Clearly, these styles of personality all result in different approaches to marketing. Yet, each of these personalities shares one thing in common with one another. 

Turn It Around

Consumers, no matter who they are or what their personality type might be, do NOT care about your brand and what you are selling. They only care about one thing–themselves. This is not self-centered; this is human nature and something that we all participate in. 

So, how do we, as marketers, appeal to them if they couldn’t care less about our ideas and products? The answer is simple: turn it around on them. In saying this, it means marketers need to abandon self-promotional tactics within marketing. It comes off as tacky and overdone in a world so saturated with false advertising and overzealous marketing ploys.

People are sick and tired of hearing about how great a company’s products are from the company itself. It is inauthentic and painfully obvious to the modern consumer that the company will say anything and everything to gain profits. 

How?

Instead, marketers should start looking outside themselves. Younger generations today, such as Millennials and Generation Z, are vastly different from their parents and grandparents. They want more from companies today. They do not simply care about the product or service being sold to them. These generations want to know the company behind those products is actually making a difference in the world.

These generations are compassionate, and they want to feel good about themselves and what they are bringing to the world. Therefore, they want to purchase and support companies that also desire to contribute good to the world. They are far more willing to shop from a company that shares their same values than one that does not.

In the past, consumers did not care about ethics and values held by companies; those were two completely separate areas. Today, however, this is not the case. People, no matter who they are or what their personality type may be, want marketing that truly fits into the truth of their individual lives. 

Meet People Where They Are

Marketers can fit into this truth by meeting people where they are.

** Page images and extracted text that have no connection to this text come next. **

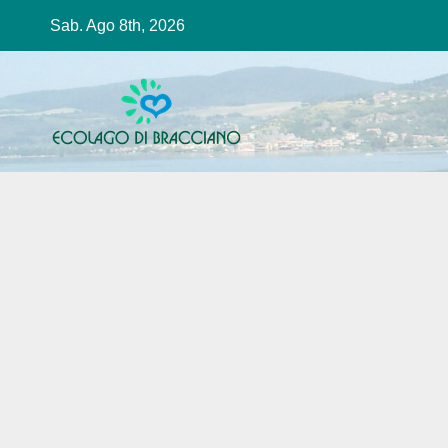
Salta
Sab. Ago 8th, 2026
al
contenuto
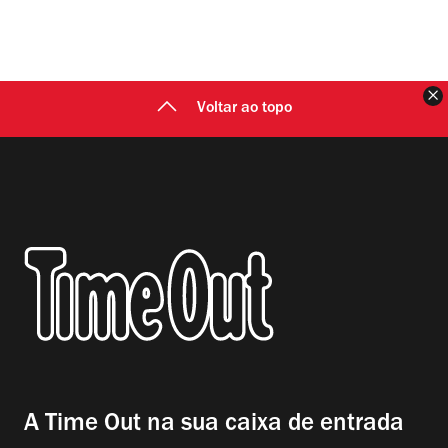
F
Voltar ao topo
A Time Out na sua caixa de entrada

This may mean appealing to people’s emotions in a non-manipulative way that truly wants to support them.

It could also mean circumstantially–finding what is going on in an audience’s life stage and figuring out how the product or brand can make the consumer’s life easier. 

How?

Essentially, marketers, before pushing or producing any content for the world, need to first establish the consumer journey. How does one do this, exactly? First and foremost, it involves knowing your audience. In knowing and researching your audience, you can determine where they are in life–what they want, what they need, and who they want to be.

Of course, even after narrowing down your audience to demographics and psychographics, each and every person will still likely have immensely different personality types. However, this will not matter if marketers are able to accurately nail down those questions about where they are in their current life stage.

After figuring that out, marketers can better tailor the consumer journey to an audience that makes them feel understood by the marketing, rather than feel manipulated or that they are being taken advantage of. 

By doing this, consumers will feel like marketers actually care about them as an individual. They will feel heard.